Eğitim-öğretim işinin bir ekip çalışması olduğunu, bu ekipte önemli olanın ailelerin üzerlerine düşen görevi doğru bir şekilde yerine getirmesi olduğuna dikkat çeken Şahin, şunları söyledi: Ailelerin görevi, çocuklarının proje ve performans ödevlerini bizzat yapmak değil, onlara rehberlik etmektir. Eğer çocuklarımızın öğreneceklerini uygulayan, günlük sorunlarının çözümüne transfer edebilen, üretici ve eleştirel düşünebilen bireyler olmalarını istiyorsak kendimizi geliştirmeli, tüm bu zorluklara direnmeli ve daha gelişmiş bir ülke için bilinçli bir şekilde çaba gösterebilmeliyiz.
Şahin, ödevlerin belirlenmesi ve hazırlanan projelerin kontrol edilmesinde öğretmenlerin de son derece hassas davranması gerektiğini vurguladı.
Öğretmenlere, gerekli rehberliği yaparak, öğrencilerin yeteneklerini kullanıp ödev hazırlamalarını sağlamalarını öneren Şahin, şunları söyledi: Öğretmenler kutup yıldızı gibi olmalı. Çocukların kapasitelerini doğru analiz etmeli ve bunlara uygun taleplerde bulunmalı. Ödevleri iyi kontrol etmeli, öğrenciye gerekli geri bildirimi sağlamalı. Ayrıca, velilerle iletişimini kuvvetli tutarak ödevlerin yapılma sürecine ne kadar dâhil olacaklarını onlara anlatmalı. Bu sayede yeni sistemde hedeflenen amaca ulaşılabilir.
Şahin, eğitim sisteminde yaşanan bu durumun, öğrenci kadar, teknoloji tasarım, medya okurluğu öğretmenlerinde de sorun oluşturduğunun altını çizdi.
Şahin, şöyle devam etti: Seviye belirleme sınavı (SBS) endeksli veli ve öğrenciler matematik, fen bilgisi ile Türkçe öğretmenlerini dikkate alıyor. SBS sorusu çıkmayan teknoloji tasarım, medya okuryazarlığı gibi derslerin öğretmenleri dikkate alınmıyor. Bundan dolayı da çocukların iletişimde sorunlar yaşandığı bir gerçektir.

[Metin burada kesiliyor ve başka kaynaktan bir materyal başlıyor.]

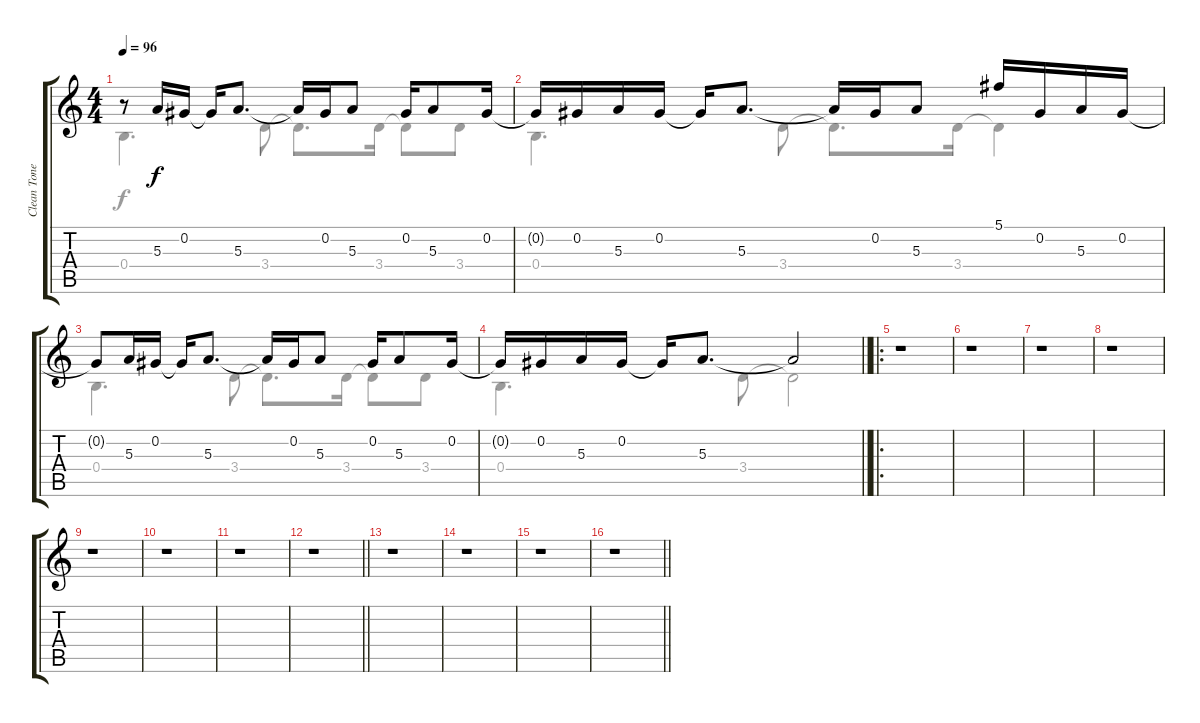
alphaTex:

\track ("Clean Tone" "Clean Tone") {instrument electricguitarclean}
\staff {score tabs}
\tuning (Db4 Ab3 E3 B2 Gb2 B1) {hide}
\voice
\ts (4 4)
\tempo 96
\clef g2
\ks c
r.8{dy f instrument electricguitarclean} 5.3.16 0.2.16 0.2{t}.16 5.3.8{d} 5.3{t}.16 0.2.16 5.3.8 0.2.16 5.3.8 0.2.16 |
0.2{t}.16 0.2.16 5.3.16 0.2.16 0.2{t}.16 5.3.8{d} 5.3{t}.16 0.2.16 5.3.8 5.1.16 0.2.16 5.3.16 0.2.16 |
0.2{t}.8 5.3.16 0.2.16 0.2{t}.16 5.3.8{d} 5.3{t}.16 0.2.16 5.3.8 0.2.16 5.3.8 0.2.16 |
\barLineRight lightlight
0.2{t}.16 0.2.16 5.3.16 0.2.16 0.2{t}.16 5.3.8{d} 5.3{t}.2 |
\ro
r.1 |
r.1 |
r.1 |
r.1 |
r.1 |
r.1 |
r.1 |
\barLineRight lightlight
r.1 |
r.1 |
r.1 |
r.1 |
\barLineRight lightlight
r.1
\voice
\clef g2
\ottava regular
\simile none
\ks c
0.4.4{d dy f} 3.4.8 3.4{t}.8{d} 3.4.16 3.4{t}.8 3.4.8 |
0.4.4{d} 3.4.8 3.4{t}.8{d} 3.4.16 3.4{t}.4 |
0.4.4{d} 3.4.8 3.4{t}.8{d} 3.4.16 3.4{t}.8 3.4.8 |
\barLineRight lightlight
0.4.4{d} 3.4.8 3.4{t}.2 |
|
|
|
|
|
|
|
\barLineRight lightlight
|
|
|
|
\barLineRight lightlight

Burdur´da 3 ve 6. sınıfta iki çocuğunu okutan Muhammet Çetin, verilen ödevlerin maliyetinde şikayetçi oldu.
Çetin, Bu ödevler velilere çok masraf çıkarıyor. Ayıca çok zor ve meşakkatli oluyor. Çocukların yapması imkânsız. Çocuklarımın okullarında zor duruma düşmemeleri için mecburen ben yapıyorum. dedi.
Verilen performans ödevlerinin 3. sınıftaki kızının kapasitesinin üzerinde olduğunu belirten bir diğer veli R.M. ise, öğretmenlerin ölçüyü kaçırmasından şikâyetçi.
Öğrencinin okulda arkadaşlarına mahcup olmaması ve öğretmeninden azar işitmemesi için ödevini yapması için veliye baskı yaptığın anlatan R.M., Çoğu ödevini anne ve babasına yaptırmayı alışkanlık haline getirdi. Yardım etmek istemiyorum ama bakıyorum ki çocuk haklı, o ödevi o yaştaki birinin yapması zor. Mecbur kalıyorum yardım etmeye. Yoksa çocuğun psikolojisi bozulacak. Bunu öğretmenler de çok iyi biliyor. Bizim yaptığımız ödevler çok iyi olsa bile fazla not verilmiyor. Çocuk da ´Baba öğretmenim senin yaptığın ödeve 100 vermedi. Demek ki sen iyi bilmiyorsun´ şeklinde karşılık veriyor. şeklinde konuştu.